Muitos protagonistas foram comparados ao Naruto, muitos eventos foram comparados a Naruto, e eu um dia quero fazer um texto só pra ver o que os Sasukes que tem praticamente em todo battle shonen depois de Naruto tem em comum.

E essas homenagens não se resumem a somente repetir o que Naruto fez. Naruto foi popular, e certamente como qualquer obra que chegue a esse nível de popularidade é refém tanto do que aconteceu quanto do que não aconteceu, e muita gente lembra da série nos termos daquilo que elas não viram se realizar. E esses legados de Naruto podem também dar essa satisfação aos fãs, a de fazer o que Naruto não fez.

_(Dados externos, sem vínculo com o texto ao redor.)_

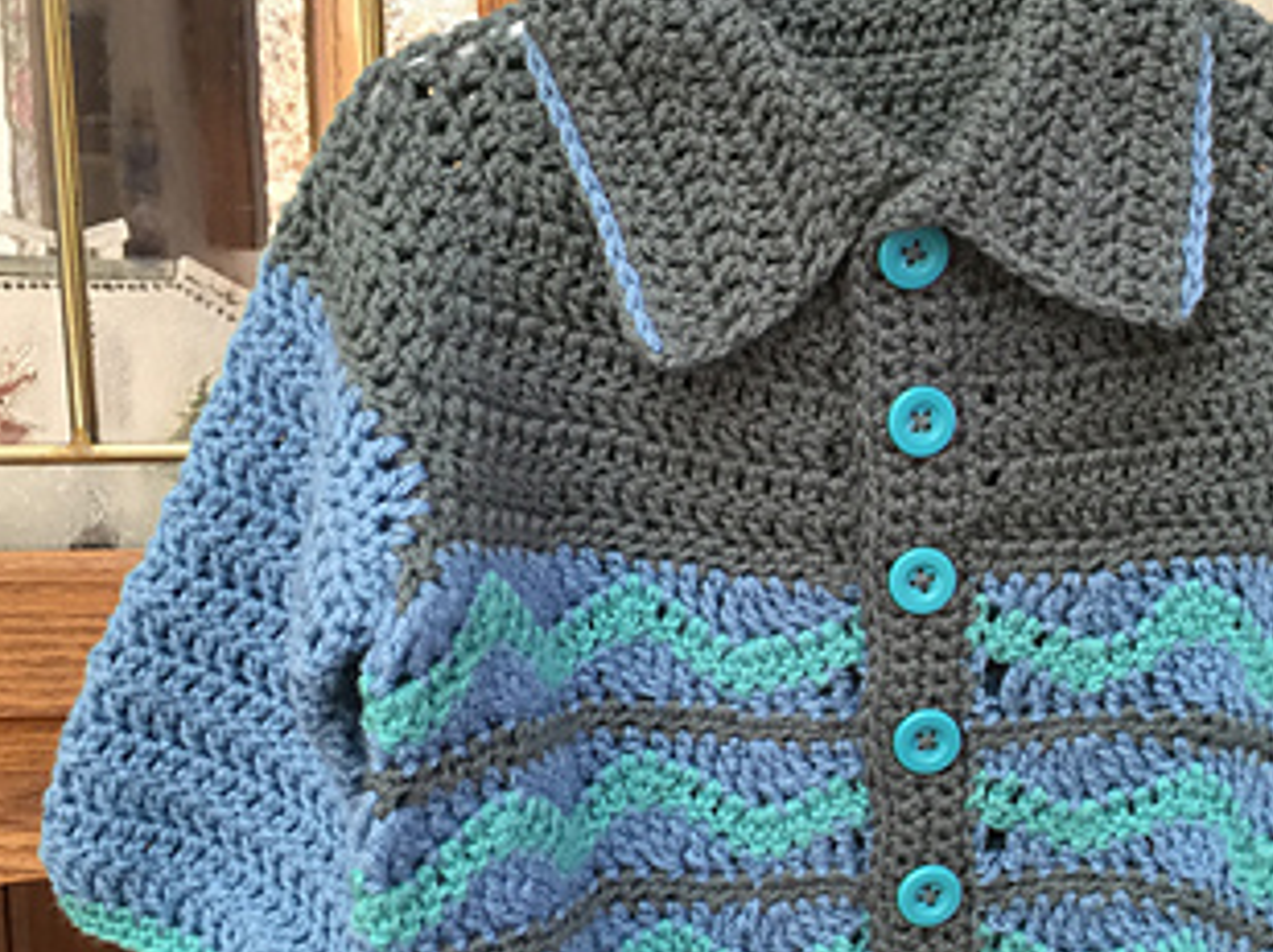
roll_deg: -0.7
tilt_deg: -9.3
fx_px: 1726
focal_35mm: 47
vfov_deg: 30.8
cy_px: 538
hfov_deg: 39.7
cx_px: 898
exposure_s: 1/15
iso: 50
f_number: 2.2
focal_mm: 4.15
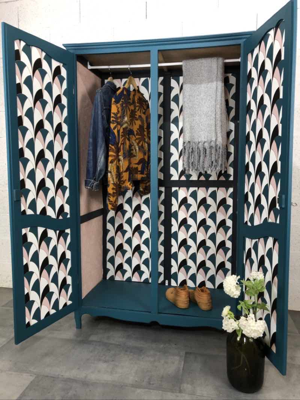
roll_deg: -0.9
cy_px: 200
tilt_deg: -5.7
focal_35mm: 28
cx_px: 150
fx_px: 324
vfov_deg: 63.4
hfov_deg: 49.7
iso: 64
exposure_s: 1/17
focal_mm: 3.99
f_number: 1.8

E sabem o que Naruto não fez? Não colocou holofote o suficiente no Rock Lee. O ninja que não usava jutsus e o gênio do trabalho duro. E é sobre isso esse texto! Sobre como embora Naruto não tenha realmente sido a história do Rock Lee, muitos e muitos outros mangás entenderam que essa era a real história a ser contada, e cada um da sua maneira, vieram várias e várias releituras do conflito central do Rock Lee nos mangás que sucederam Naruto. Quero recapitular as principais delas.

Mas antes de falar do Rock Lee quero fazer o aviso de que o Dentro do Chaminé possui uma campanha de financiamento coletivo no apoia.se, com o objetivo de apoiar o blog financeiramente e a ajudar a valorizar o trabalho que eu coloco em manter o Dentro da Chaminé ativo e atualizado. Então eu peço que deem essa força com o valor que acharem justo, e chequem as recompensas no apoia.se que não bem simples, mas existem.

E por isso esse texto é em homenagem aos que já apoiam o Dentro da Chaminé e são os grandes heróis e tem a minha gratidão eterna, e esse espaço dedicado no texto só para eu agradecer. É sério gente, sou agradecido do fundo do coração. 

E aos que não quiserem se comprometer a contribuições mensais, também podem apoiar o blog fazendo um pix de qualquer valor na chave franciscoizzo@gmail.com que igualmente terão a minha gratidão e serão homenageados igualmente.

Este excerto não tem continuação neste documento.